Omnibus collection containing the esteemed Texas author’s first three novels, a loose cycle about the people who live hardscrabble lives on the austere, windswept plains of the Red River country.
The first volume in the present collection put McMurtry on the literary map, if, in some eyes, for the wrong reasons. Horseman, Pass By (1961) takes its title from a sharp-edged lyric by William Butler Yeats, importuning the traveler to “Cast a cold eye / On life, on death.” At the dark heart of the sometimes-sensationalized story is the aimless Hud, a cowboy who knows his way around a rope and steer but hasn’t been well socialized; as played by Paul Newman in the movie, he was a sneering ruffian but less sociopathic than McMurtry’s original. McMurtry slyly alludes to the Yeats poem, writing that the rodeo was the biggest thing to hit the tiny, dusty town of Thalia, and “since it all came like Christmas, only once a year, I was careful not to let any of it pass me by.” Leaving Cheyenne (1963), the second novel, pushes the Thalia story back in time but into familiar-for-McMurtry territory: especially in a small town where everyone knows everyone else’s business, when two men fall in love with the same woman, hard feelings ensue. “I wish I knew what all was involved in this loving somebody,” says a principal. “Mostly a lot of damn heartbreak, I know that.” There’s heartbreak aplenty for McMurtry’s own agemates in The Last Picture Show (1966), a brilliant evocation of a time and place—and of the confusion that results when, for whatever intent, people start making a game of love.
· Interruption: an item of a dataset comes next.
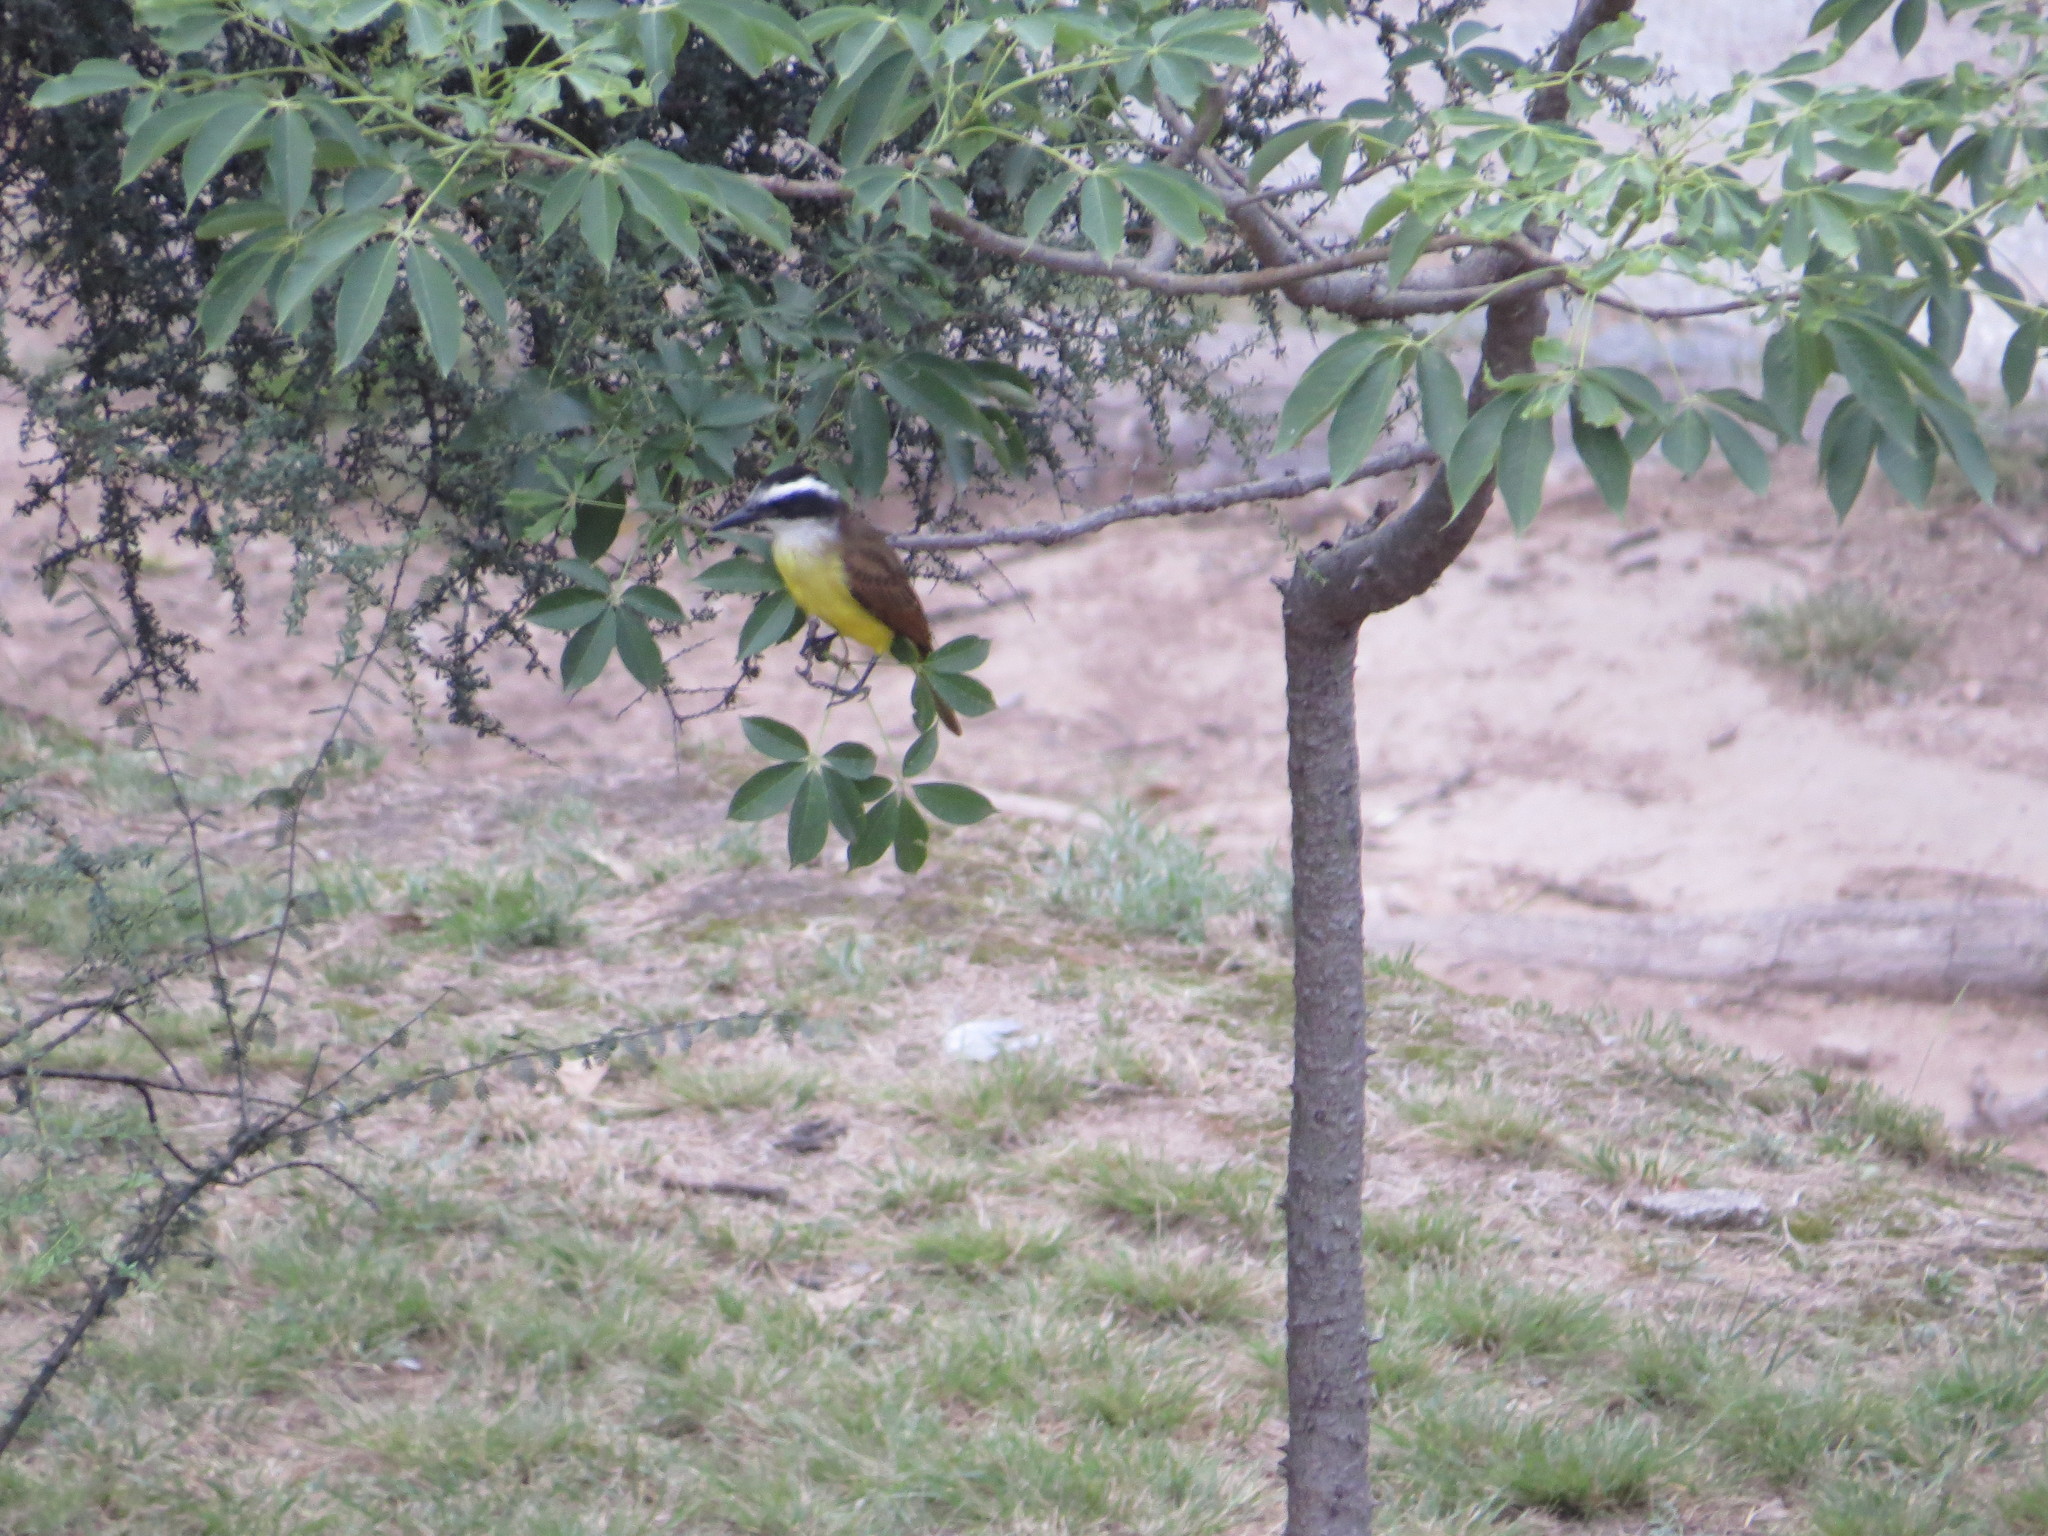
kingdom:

Jane Austen it isn’t, but McMurtry has followed his characters’ fortunes in a succession of sequels, including Texasville (1987) and Rhino Ranch (2009).
It’s good to have these essential novels in one place. One wishes only that McMurtry had provided more commentary; his introduction, lamenting “the myth of my country, and of my people, too,” is frustratingly short and only hints at what he might have done.